Peter conveyed his own experience of knowing Iranians, but especially of his boyhood living next door to the Iranian Consulate and the friendship that he and his sister and brother had with the Rahnema family. He remembered them so fondly, and he told me that all throughout his adulthood, he knew that the media was only representing a sliver of Iran and its people. He always wondered what happened to those kids. I did some detective work, and I found the sister Pouneh in Iran and the brother Kaveh in France. We had an event two years ago in which we shared the restored Norouz film online and we had a Zoom conversation with Peter and Pouneh and Kaveh. Finally, last year, Pouneh and Peter met again for the first time in 60 years. It was such a beautiful part of the film I was working on; I felt it had to be in the film, because it shared that early history of Iranians coming to the Bay Area, mostly for higher education. But it also showed the ways that accidental immigrations are also the early roots for a diaspora, too. I wanted to offer the visuals of that longer history as well as to pay tribute to Peter and his mother’s film and to a time when there was real friendship between Iranians and Americans.

AS: Fascinating story! This film offers a glimpse into the lives of Iranian immigrants in the U.S., but I know there are many more stories to tell. Are there plans for sequels or additional parts?

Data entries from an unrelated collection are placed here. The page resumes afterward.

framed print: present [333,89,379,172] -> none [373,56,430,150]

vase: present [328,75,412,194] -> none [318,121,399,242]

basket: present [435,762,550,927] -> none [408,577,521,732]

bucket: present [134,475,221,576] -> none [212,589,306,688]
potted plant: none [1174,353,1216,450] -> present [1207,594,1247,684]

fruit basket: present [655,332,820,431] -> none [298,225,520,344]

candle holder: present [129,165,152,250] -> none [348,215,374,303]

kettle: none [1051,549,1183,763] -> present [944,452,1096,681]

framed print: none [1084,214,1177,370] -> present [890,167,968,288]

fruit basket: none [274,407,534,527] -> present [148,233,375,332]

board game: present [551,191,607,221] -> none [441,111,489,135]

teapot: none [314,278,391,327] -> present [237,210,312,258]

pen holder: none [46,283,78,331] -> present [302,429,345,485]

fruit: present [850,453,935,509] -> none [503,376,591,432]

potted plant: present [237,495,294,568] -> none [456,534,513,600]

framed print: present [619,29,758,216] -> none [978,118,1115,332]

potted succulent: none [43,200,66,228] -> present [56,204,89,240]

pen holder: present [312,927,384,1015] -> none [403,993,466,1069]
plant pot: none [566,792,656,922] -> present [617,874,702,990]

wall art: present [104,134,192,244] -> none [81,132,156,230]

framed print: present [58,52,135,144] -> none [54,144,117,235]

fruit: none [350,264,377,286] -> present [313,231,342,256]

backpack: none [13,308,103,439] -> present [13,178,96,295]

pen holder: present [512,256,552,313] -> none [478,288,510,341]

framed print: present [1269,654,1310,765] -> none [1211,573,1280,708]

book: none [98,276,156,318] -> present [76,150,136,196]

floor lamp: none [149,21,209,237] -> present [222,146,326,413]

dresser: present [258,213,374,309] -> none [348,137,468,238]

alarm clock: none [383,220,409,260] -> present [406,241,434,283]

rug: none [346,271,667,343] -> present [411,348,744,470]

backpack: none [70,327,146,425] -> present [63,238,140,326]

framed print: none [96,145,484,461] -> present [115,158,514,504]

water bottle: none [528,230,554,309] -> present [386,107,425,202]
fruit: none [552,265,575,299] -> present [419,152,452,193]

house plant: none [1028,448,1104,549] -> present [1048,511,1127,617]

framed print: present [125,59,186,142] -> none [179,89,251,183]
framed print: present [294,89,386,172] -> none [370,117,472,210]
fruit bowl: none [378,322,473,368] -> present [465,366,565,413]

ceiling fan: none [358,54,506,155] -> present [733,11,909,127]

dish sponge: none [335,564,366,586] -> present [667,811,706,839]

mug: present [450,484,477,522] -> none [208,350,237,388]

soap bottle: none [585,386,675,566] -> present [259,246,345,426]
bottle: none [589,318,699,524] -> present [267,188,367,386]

PK: Well, I have no plans, as I will soon lose (starting in June 2025) my position and the platform I have helped to build in the Center for Iranian Diaspora Studies. It’s such a shame, really. There are so many important and unique stories—not just among immigrants, but also among the second and third generation. I encourage others to take up this work, to draw on the idea of storytelling as a kind of salve for the awful anti-immigrant rhetoric that sadly is part of this next administration’s policies. We need this history to be documented. It is our history. A history of Iran and America. A history of belonging and non-belonging. Of challenge and resilience. Storytelling is one of the things that can save us—not just as a culture, but also as a species.

AS: How can people watch this film? Will it be available online?

PK: I am currently still trying to share the film in person; I just finished it in August 2024. After I get a chance to share it in person, and possibly in film festivals, I will try to share it at an online screening before the Center closes. Eventually, people will be able to see it, but I need to make sure it gets its full due first. I worked so hard on it. I want it to walk in the world, but I also want people to see it in audiences where we can talk about it. It evokes so much feeling, so many sentiments that deserve to be shared in conversation.

AS: Thank you very much for your time, and I wish you all the best.